Data records:
— START —

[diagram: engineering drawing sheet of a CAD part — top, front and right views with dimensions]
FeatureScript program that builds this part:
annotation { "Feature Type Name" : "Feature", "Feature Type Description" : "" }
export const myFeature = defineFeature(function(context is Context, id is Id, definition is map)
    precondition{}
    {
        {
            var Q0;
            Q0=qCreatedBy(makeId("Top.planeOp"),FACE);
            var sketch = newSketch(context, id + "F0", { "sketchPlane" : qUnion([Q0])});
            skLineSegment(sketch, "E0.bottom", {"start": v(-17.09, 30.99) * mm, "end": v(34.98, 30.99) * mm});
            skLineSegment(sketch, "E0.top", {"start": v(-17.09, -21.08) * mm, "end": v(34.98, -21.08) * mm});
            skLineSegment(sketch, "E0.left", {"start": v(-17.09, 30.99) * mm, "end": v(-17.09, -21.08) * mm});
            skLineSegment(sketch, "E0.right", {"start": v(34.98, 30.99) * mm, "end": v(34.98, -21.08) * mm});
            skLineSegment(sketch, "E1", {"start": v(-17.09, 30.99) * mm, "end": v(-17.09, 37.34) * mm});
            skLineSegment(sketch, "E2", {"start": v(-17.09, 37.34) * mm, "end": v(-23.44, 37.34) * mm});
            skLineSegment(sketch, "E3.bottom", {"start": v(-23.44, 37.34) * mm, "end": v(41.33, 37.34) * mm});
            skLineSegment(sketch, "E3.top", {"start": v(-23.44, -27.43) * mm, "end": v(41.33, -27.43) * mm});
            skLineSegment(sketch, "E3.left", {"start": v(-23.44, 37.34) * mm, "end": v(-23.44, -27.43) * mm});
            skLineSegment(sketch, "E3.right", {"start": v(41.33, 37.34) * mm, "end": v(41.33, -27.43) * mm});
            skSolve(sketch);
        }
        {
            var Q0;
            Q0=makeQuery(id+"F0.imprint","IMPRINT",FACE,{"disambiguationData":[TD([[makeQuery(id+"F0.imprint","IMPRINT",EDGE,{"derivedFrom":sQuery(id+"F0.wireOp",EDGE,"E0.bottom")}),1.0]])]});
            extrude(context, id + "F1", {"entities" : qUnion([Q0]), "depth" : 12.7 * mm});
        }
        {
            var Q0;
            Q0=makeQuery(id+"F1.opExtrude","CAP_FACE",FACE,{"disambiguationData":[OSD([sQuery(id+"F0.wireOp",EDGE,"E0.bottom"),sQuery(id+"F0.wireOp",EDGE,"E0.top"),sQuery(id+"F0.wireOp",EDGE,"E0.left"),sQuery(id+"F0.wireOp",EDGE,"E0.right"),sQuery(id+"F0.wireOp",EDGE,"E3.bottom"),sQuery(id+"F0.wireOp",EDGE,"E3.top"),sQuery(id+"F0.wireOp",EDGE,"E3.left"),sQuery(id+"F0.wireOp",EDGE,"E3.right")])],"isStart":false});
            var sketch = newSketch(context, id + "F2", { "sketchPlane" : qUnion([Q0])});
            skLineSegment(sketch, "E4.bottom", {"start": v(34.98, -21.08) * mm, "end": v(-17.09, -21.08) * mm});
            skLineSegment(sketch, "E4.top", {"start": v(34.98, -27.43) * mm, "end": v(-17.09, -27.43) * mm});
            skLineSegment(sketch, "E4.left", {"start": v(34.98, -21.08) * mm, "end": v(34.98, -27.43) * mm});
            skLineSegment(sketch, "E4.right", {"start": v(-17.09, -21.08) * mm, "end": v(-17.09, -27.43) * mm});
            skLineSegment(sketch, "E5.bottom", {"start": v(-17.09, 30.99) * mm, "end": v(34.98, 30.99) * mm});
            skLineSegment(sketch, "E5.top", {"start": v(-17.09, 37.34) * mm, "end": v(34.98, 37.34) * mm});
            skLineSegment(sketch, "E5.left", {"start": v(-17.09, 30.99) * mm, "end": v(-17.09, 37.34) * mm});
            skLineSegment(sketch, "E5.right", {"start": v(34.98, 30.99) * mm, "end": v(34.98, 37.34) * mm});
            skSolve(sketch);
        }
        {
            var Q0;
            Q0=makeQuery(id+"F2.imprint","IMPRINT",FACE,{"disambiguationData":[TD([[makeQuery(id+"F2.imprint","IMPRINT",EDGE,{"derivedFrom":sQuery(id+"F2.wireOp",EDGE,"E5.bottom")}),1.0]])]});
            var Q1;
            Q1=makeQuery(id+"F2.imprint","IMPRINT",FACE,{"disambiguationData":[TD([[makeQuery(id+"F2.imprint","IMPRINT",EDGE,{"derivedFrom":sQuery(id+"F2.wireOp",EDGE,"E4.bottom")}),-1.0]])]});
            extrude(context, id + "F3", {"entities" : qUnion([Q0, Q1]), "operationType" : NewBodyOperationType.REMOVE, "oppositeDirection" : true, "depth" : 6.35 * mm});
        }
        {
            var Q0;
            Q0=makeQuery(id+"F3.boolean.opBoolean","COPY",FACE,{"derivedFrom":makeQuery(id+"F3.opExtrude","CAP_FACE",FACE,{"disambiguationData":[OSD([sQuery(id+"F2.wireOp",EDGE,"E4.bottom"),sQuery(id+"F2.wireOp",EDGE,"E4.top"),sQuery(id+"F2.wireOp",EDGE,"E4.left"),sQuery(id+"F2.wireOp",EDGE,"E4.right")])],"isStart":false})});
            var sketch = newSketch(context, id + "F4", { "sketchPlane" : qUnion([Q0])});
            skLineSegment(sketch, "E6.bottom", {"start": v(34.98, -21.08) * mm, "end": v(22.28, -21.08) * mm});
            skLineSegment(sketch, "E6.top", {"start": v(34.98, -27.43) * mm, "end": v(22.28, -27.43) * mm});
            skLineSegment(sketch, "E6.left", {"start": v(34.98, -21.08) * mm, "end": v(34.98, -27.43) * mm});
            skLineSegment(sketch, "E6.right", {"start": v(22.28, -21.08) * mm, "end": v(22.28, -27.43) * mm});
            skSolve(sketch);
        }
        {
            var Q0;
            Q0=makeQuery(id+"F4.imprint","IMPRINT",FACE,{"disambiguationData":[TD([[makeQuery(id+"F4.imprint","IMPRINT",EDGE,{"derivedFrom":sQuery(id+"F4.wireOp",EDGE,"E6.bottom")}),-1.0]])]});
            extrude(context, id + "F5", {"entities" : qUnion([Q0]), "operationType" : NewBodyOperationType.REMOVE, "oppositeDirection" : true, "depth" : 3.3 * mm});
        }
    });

— END —

■ Problem details: Write out the listing again, changing "myFeature" to "buildPart" every place it appears. Keep every other part the same.

■ Written reply:
[diagram: engineering drawing sheet of a CAD part — top, front and right views with dimensions]
FeatureScript program that builds this part:
annotation { "Feature Type Name" : "Feature", "Feature Type Description" : "" }
export const buildPart = defineFeature(function(context is Context, id is Id, definition is map)
    precondition{}
    {
        {
            var Q0;
            Q0=qCreatedBy(makeId("Top.planeOp"),FACE);
            var sketch = newSketch(context, id + "F0", { "sketchPlane" : qUnion([Q0])});
            skLineSegment(sketch, "E0.bottom", {"start": v(-17.09, 30.99) * mm, "end": v(34.98, 30.99) * mm});
            skLineSegment(sketch, "E0.top", {"start": v(-17.09, -21.08) * mm, "end": v(34.98, -21.08) * mm});
            skLineSegment(sketch, "E0.left", {"start": v(-17.09, 30.99) * mm, "end": v(-17.09, -21.08) * mm});
            skLineSegment(sketch, "E0.right", {"start": v(34.98, 30.99) * mm, "end": v(34.98, -21.08) * mm});
            skLineSegment(sketch, "E1", {"start": v(-17.09, 30.99) * mm, "end": v(-17.09, 37.34) * mm});
            skLineSegment(sketch, "E2", {"start": v(-17.09, 37.34) * mm, "end": v(-23.44, 37.34) * mm});
            skLineSegment(sketch, "E3.bottom", {"start": v(-23.44, 37.34) * mm, "end": v(41.33, 37.34) * mm});
            skLineSegment(sketch, "E3.top", {"start": v(-23.44, -27.43) * mm, "end": v(41.33, -27.43) * mm});
            skLineSegment(sketch, "E3.left", {"start": v(-23.44, 37.34) * mm, "end": v(-23.44, -27.43) * mm});
            skLineSegment(sketch, "E3.right", {"start": v(41.33, 37.34) * mm, "end": v(41.33, -27.43) * mm});
            skSolve(sketch);
        }
        {
            var Q0;
            Q0=makeQuery(id+"F0.imprint","IMPRINT",FACE,{"disambiguationData":[TD([[makeQuery(id+"F0.imprint","IMPRINT",EDGE,{"derivedFrom":sQuery(id+"F0.wireOp",EDGE,"E0.bottom")}),1.0]])]});
            extrude(context, id + "F1", {"entities" : qUnion([Q0]), "depth" : 12.7 * mm});
        }
        {
            var Q0;
            Q0=makeQuery(id+"F1.opExtrude","CAP_FACE",FACE,{"disambiguationData":[OSD([sQuery(id+"F0.wireOp",EDGE,"E0.bottom"),sQuery(id+"F0.wireOp",EDGE,"E0.top"),sQuery(id+"F0.wireOp",EDGE,"E0.left"),sQuery(id+"F0.wireOp",EDGE,"E0.right"),sQuery(id+"F0.wireOp",EDGE,"E3.bottom"),sQuery(id+"F0.wireOp",EDGE,"E3.top"),sQuery(id+"F0.wireOp",EDGE,"E3.left"),sQuery(id+"F0.wireOp",EDGE,"E3.right")])],"isStart":false});
            var sketch = newSketch(context, id + "F2", { "sketchPlane" : qUnion([Q0])});
            skLineSegment(sketch, "E4.bottom", {"start": v(34.98, -21.08) * mm, "end": v(-17.09, -21.08) * mm});
            skLineSegment(sketch, "E4.top", {"start": v(34.98, -27.43) * mm, "end": v(-17.09, -27.43) * mm});
            skLineSegment(sketch, "E4.left", {"start": v(34.98, -21.08) * mm, "end": v(34.98, -27.43) * mm});
            skLineSegment(sketch, "E4.right", {"start": v(-17.09, -21.08) * mm, "end": v(-17.09, -27.43) * mm});
            skLineSegment(sketch, "E5.bottom", {"start": v(-17.09, 30.99) * mm, "end": v(34.98, 30.99) * mm});
            skLineSegment(sketch, "E5.top", {"start": v(-17.09, 37.34) * mm, "end": v(34.98, 37.34) * mm});
            skLineSegment(sketch, "E5.left", {"start": v(-17.09, 30.99) * mm, "end": v(-17.09, 37.34) * mm});
            skLineSegment(sketch, "E5.right", {"start": v(34.98, 30.99) * mm, "end": v(34.98, 37.34) * mm});
            skSolve(sketch);
        }
        {
            var Q0;
            Q0=makeQuery(id+"F2.imprint","IMPRINT",FACE,{"disambiguationData":[TD([[makeQuery(id+"F2.imprint","IMPRINT",EDGE,{"derivedFrom":sQuery(id+"F2.wireOp",EDGE,"E5.bottom")}),1.0]])]});
            var Q1;
            Q1=makeQuery(id+"F2.imprint","IMPRINT",FACE,{"disambiguationData":[TD([[makeQuery(id+"F2.imprint","IMPRINT",EDGE,{"derivedFrom":sQuery(id+"F2.wireOp",EDGE,"E4.bottom")}),-1.0]])]});
            extrude(context, id + "F3", {"entities" : qUnion([Q0, Q1]), "operationType" : NewBodyOperationType.REMOVE, "oppositeDirection" : true, "depth" : 6.35 * mm});
        }
        {
            var Q0;
            Q0=makeQuery(id+"F3.boolean.opBoolean","COPY",FACE,{"derivedFrom":makeQuery(id+"F3.opExtrude","CAP_FACE",FACE,{"disambiguationData":[OSD([sQuery(id+"F2.wireOp",EDGE,"E4.bottom"),sQuery(id+"F2.wireOp",EDGE,"E4.top"),sQuery(id+"F2.wireOp",EDGE,"E4.left"),sQuery(id+"F2.wireOp",EDGE,"E4.right")])],"isStart":false})});
            var sketch = newSketch(context, id + "F4", { "sketchPlane" : qUnion([Q0])});
            skLineSegment(sketch, "E6.bottom", {"start": v(34.98, -21.08) * mm, "end": v(22.28, -21.08) * mm});
            skLineSegment(sketch, "E6.top", {"start": v(34.98, -27.43) * mm, "end": v(22.28, -27.43) * mm});
            skLineSegment(sketch, "E6.left", {"start": v(34.98, -21.08) * mm, "end": v(34.98, -27.43) * mm});
            skLineSegment(sketch, "E6.right", {"start": v(22.28, -21.08) * mm, "end": v(22.28, -27.43) * mm});
            skSolve(sketch);
        }
        {
            var Q0;
            Q0=makeQuery(id+"F4.imprint","IMPRINT",FACE,{"disambiguationData":[TD([[makeQuery(id+"F4.imprint","IMPRINT",EDGE,{"derivedFrom":sQuery(id+"F4.wireOp",EDGE,"E6.bottom")}),-1.0]])]});
            extrude(context, id + "F5", {"entities" : qUnion([Q0]), "operationType" : NewBodyOperationType.REMOVE, "oppositeDirection" : true, "depth" : 3.3 * mm});
        }
    });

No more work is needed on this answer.